For those that don't know, I often make posts or, in situations that warrant it, entire threads about spiders that I encounter on the field of battle. I don't always post about these engagements, but if I thought an opponent put up a particularly worthy fight, I need to let the world know of my victory. Suffice it to say, I've killed countless spiders and made my fair share of posts. So do not take it lightly when I say that if I were an admin, the spider I am about to tell you about would get not a post, and not a thread, but an entire forum section dedicated to my triumph over this soulless abomination.
Our story begins one fine night this summer. I was eating dinner in the kitchen, which had slowly started to become my favorite part of the day. I watch Netflix, eat, and am oblivious to the world. It's bliss.
So I'm eating, and out of the corner of my eye I spot this ******* elephant sprinting across the room. But I'm like halfway through this great meal, and I'm watching Farscape which is the greatest show in the entire world, so I think nothing of it. I can't let my imagination get in the way of Farscape. I finish my meal. I wallow in the self pity and disdain that comes from eating the entirety of an hour long show, and that's when I look to my right. It's 4 feet away from me, and it's been watching me this entire time.
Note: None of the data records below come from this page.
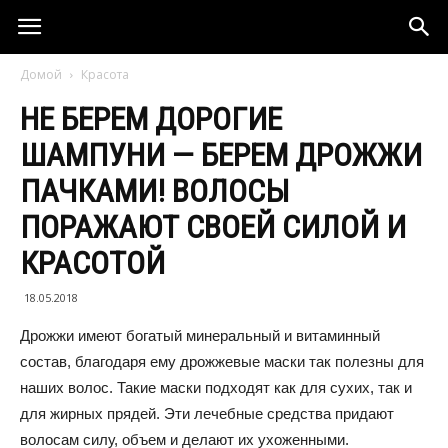
Домой
Красота
НЕ БЕРЕМ ДОРОГИЕ
ШАМПУНИ — БЕРЕМ ДРОЖЖИ
ПАЧКАМИ! ВОЛОСЫ
ПОРАЖАЮТ СВОЕЙ СИЛОЙ И
КРАСОТОЙ
18.05.2018
Дрожжи имеют богатый минеральный и витаминный
состав, благодаря ему дрожжевые маски так полезны для
наших волос. Такие маски подходят как для сухих, так и
для жирных прядей. Эти лечебные средства придают
волосам силу, объем и делают их ухоженными.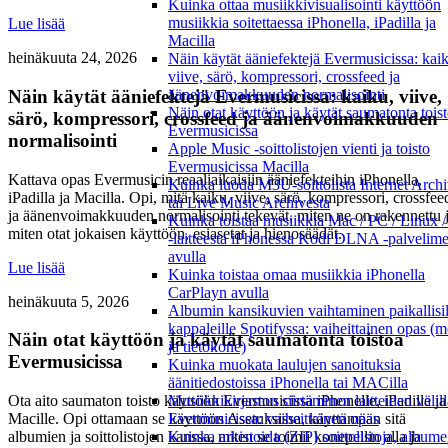
Kuinka ottaa musiikkivisualisointi käyttöön
musiikkia soitettaessa iPhonella, iPadilla ja
Lue lisää
Macilla
heinäkuuta 24, 2026
Näin käytät ääniefektejä Evermusicissa: kai
viive, särö, kompressori, crossfeed ja
Näin käytät ääniefektejä Evermusicissa: kaiku, viive,
äänenvoimakkuuden normalisointi
Näin otat käyttöön ja käytät saumatonta tois
särö, kompressori, crossfeed ja äänenvoimakkuuden
Evermusicissa
normalisointi
Apple Music -soittolistojen vienti ja toisto
Evermusicissa Macilla
Kattava opas Evermusicin reaaliaikaisiin ääniefekteihin iPhonella,
Kuinka luoda M3U-soittolista Internet Archi
iPadilla ja Macilla. Opi, mitä kaiku, viive, särö, kompressori, crossfee
tai Live Music Archivesta
ja äänenvoimakkuuden normalisointi tekevät, miten ne on rakennettu 
Kuinka toistaa musiikkia Mac / PC / Linux
miten otat jokaisen käyttöön, esiasetat ja hienosäädät.
-laitteesta iPhonessa Kodi DLNA -palvelim
avulla
Lue lisää
Kuinka toistaa omaa musiikkia iPhonella
CarPlayn avulla
heinäkuuta 5, 2026
Albumin kansikuvien vaihtaminen paikallisil
kappaleille Spotifyssa: vaiheittainen opas (m
Näin otat käyttöön ja käytät saumatonta toistoa
ja tietokone)
Evermusicissa
Kuinka muokata laulujen sanoituksia
äänitiedostoissa iPhonella tai MACilla
Musiikkikirjaston siirtäminen laitteiden välil
Ota aito saumaton toisto käyttöön Evermusicissa iPhonelle, iPadille ja
Evermusicissa: vaiheittainen opas
Macille. Opi ottamaan se käyttöön Asetuksissa, käyttämään sitä
Kuinka arkistoida (ZIP) soittolistoja, albumei
albumien ja soittolistojen kanssa, miten se toimii konepellin alla ja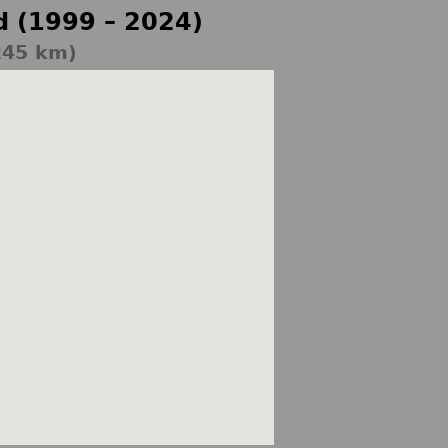
d (1999 – 2024)
(245 km)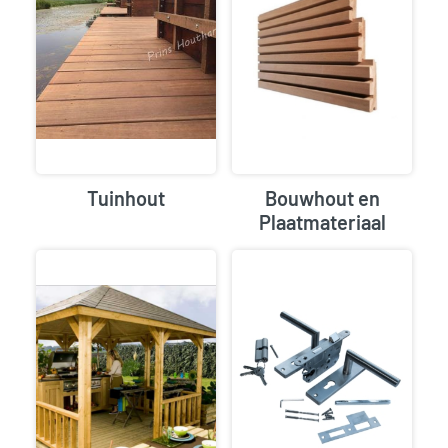
Tuinhout
Bouwhout en
Plaatmateriaal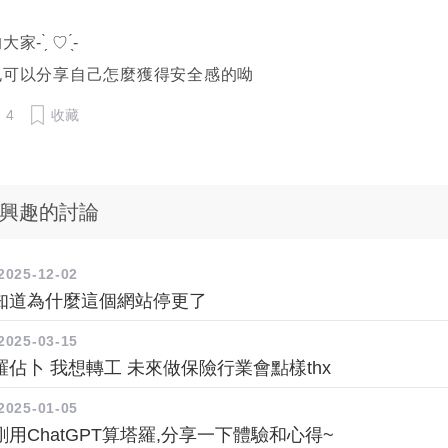
 ̗̀ ♡ ̖́-
也可以分享自己怎麼獲得安全感的呦
4
收藏
興趣的討論
2025-12-02
知道為什麼這個網站停更了
2025-03-15
佔卜 我想轉工 未來做保險行業會點樣thx
2025-01-05
用ChatGPT算塔羅,分享一下體驗和心得~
I suspect it considers ending my life right now, but given the pathetic state that I'm in, I think it decides not to do me the favor. And so it watches with pure disdain, possibly in a state of disbelief that the bloated and sluggish creature before it was the one and only Sub, legendary and infamous among all spider kind.
I can't quite describe what is going on in my head at this point. Normally my reaction would be one of fear or a fury of action that results in its death. This time was different, though. Not only was I mostly immobilized thanks to all the that food I ate, but I was also in awe of this disgusting creature. It was by far the biggest spider I've ever seen. I wanted to take pictures and document it for science, because no one would ever believe that this thing exists. As I motioned to get up and obtain a camera, that's when it sprang into action. I don't know why I thought this evil monstrosity would let this fly.
In an instant I was overpowered and knocked onto the ground. I catch my last glimpse of it scurrying under the stove before succumbing to blackness and losing consciousness. I was defeated, distraught, and bulging and the seams, but I had gained one key victory that night -- I discovered where it lived.
NEXT TIME ON SUB'S POST:
Will Sub ever regain consciousness?
Is the spider really faster than flash and superman combined?
Can you actually purchase guns at Walmart?